In contrast to the Court of Appeal decision, however, Lord Sumption held that LLP’s failure to conduct the suitability assessment was not something done “by or on behalf of” Paragon. The words “on behalf of” import agency and LLP were not acting as Paragon’s agent. There was nothing in the statutory context to suggest a wider interpretation. Further, the words “by or on behalf of” refer to things done or not done either by the lender itself, or by somebody else whose acts or omissions engage the lender’s responsibility as if the lender had done them or not done them itself. In addition, the Act extensively imputes responsibility to the lender for acts or omissions of other parties who are not (or who are not necessarily) acting as agents; when it does so, it does so in clear and obvious terms. Finally, if the words “by or on behalf of” extended beyond an agency (or deemed agency) relationship, there would be no coherent criteria (statutory or otherwise) for determining what, if any, connection was required between the lender and the acts or omissions causing the unfairness.
As a result of the non-disclosure, the relationship between Mrs Plevin and Paragon was unfair and the agreement could be re-opened. The case was therefore remitted back to the Manchester County Court to decide what relief, if any, should be ordered.

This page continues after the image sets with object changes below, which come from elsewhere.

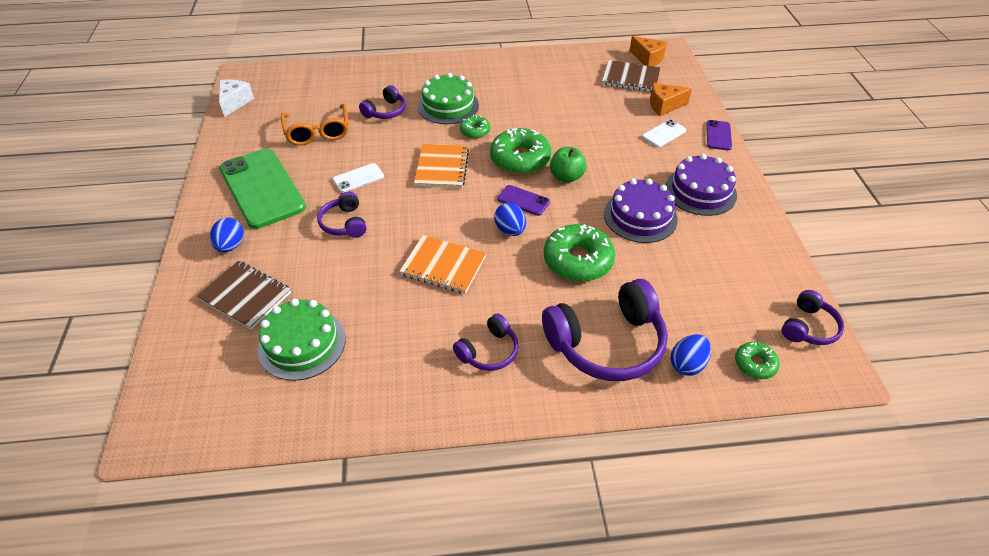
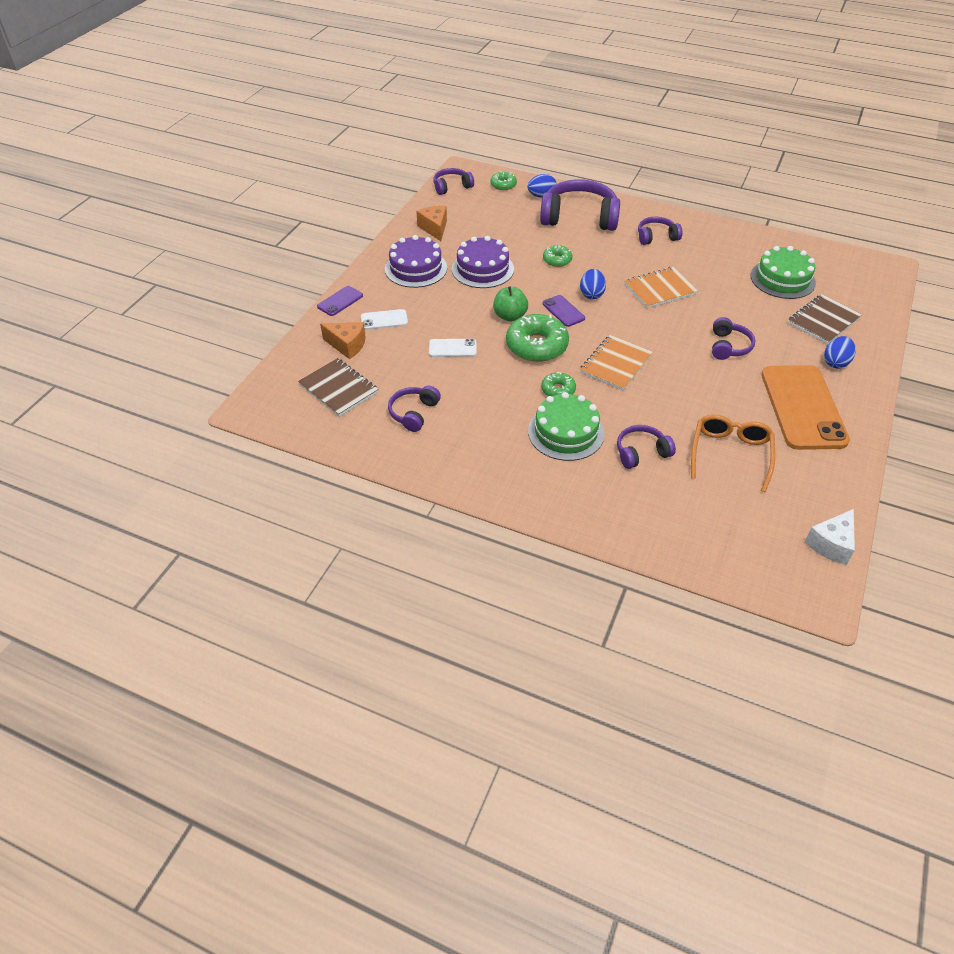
camera: 150 degrees left, 0 degrees up
brown notebook [196,261,291,330] -> brown notebook turned 75 degrees clockwise [788,294,862,344]
green phone [219,148,306,229] -> orange phone [761,365,850,450]
white phone [333,163,384,193] -> white phone moved to [429,339,477,357]
orange notebook [399,235,486,294] -> orange notebook turned 75 degrees counterclockwise [624,267,698,309]
green donut [544,224,615,281] -> green donut [543,245,572,267], size x0.53
orange cheese [630,36,667,66] -> orange cheese moved to [416,206,447,241]
none -> purple headphones [388,386,441,432]

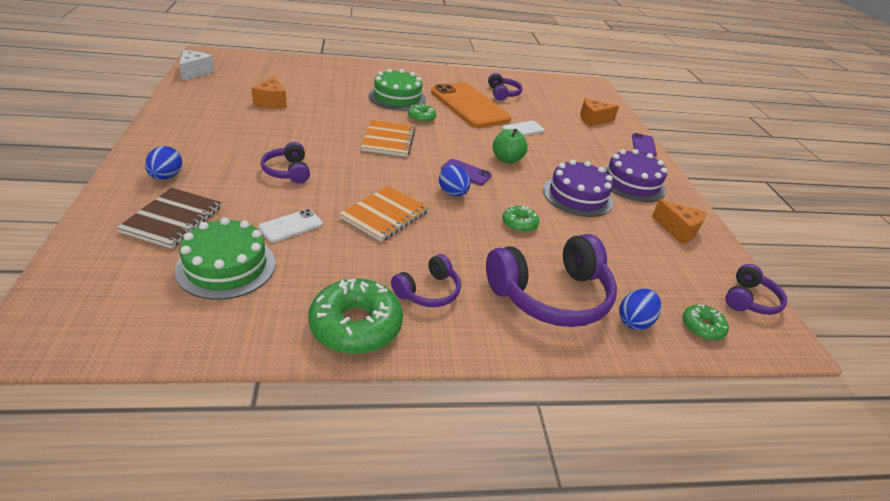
camera: 145 degrees right, 10 degrees down
brown notebook [298,358,378,417] -> none
white phone [361,309,408,330] -> white phone moved to [258,209,323,243]
green donut [506,314,569,362] -> green donut moved to [308,279,403,354]
purple headphones [617,425,676,469] -> none
orange glasses [691,414,775,492] -> orange cheese [251,76,287,108]
orange phone [761,365,850,450] -> orange phone moved to [431,82,511,128]

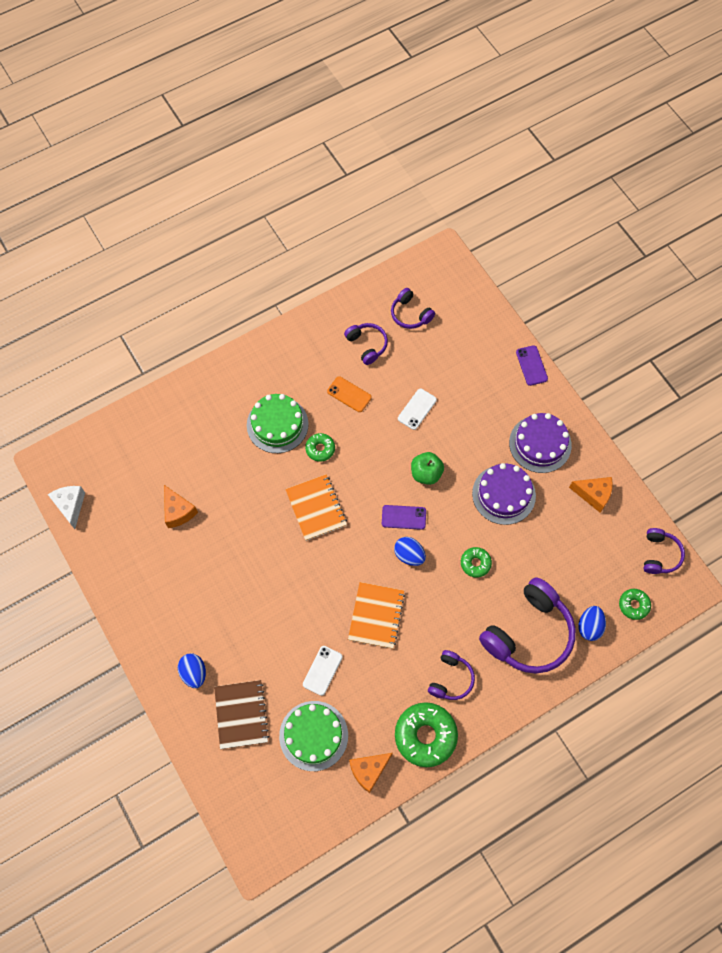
camera: 20 degrees left, 30 degrees up
purple headphones [261,142,310,183] -> purple headphones moved to [391,288,435,329]
orange phone [431,82,511,128] -> orange phone [327,376,372,412], size x0.44
orange cheese [580,98,619,126] -> orange cheese moved to [349,753,393,793]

It is perhaps unsurprising that the Supreme Court dismissed the appeal. Indeed, Lord Sumption stated that the standard of fairness in a debtor-creditor relationship is a matter for the court, on which it must make its own determinations (paragraph 17 of the judgment). In doing so, the court will look at the characteristics of the debtor including their sophistication or vulnerability and the facts which he or she could reasonably be expected to know or assume.
This is good news for consumers who may have purchased complex financial products like PPI. There is almost universally an imbalance of power and knowledge in creditor-debtor relationships and whilst certain provisions of a credit agreement are not necessarily always unfair, the Supreme Court has gone some way in redressing the balance. Consumers may be able to point to the relevant provisions of the Act to re-open certain transactions, and lenders may need to carefully consider the information that they provide.
It is not all bad news for lenders; they will only be liable for the acts or omissions of a third party intermediary under section 140A(c) where there is an agency (or deemed agency) relationship.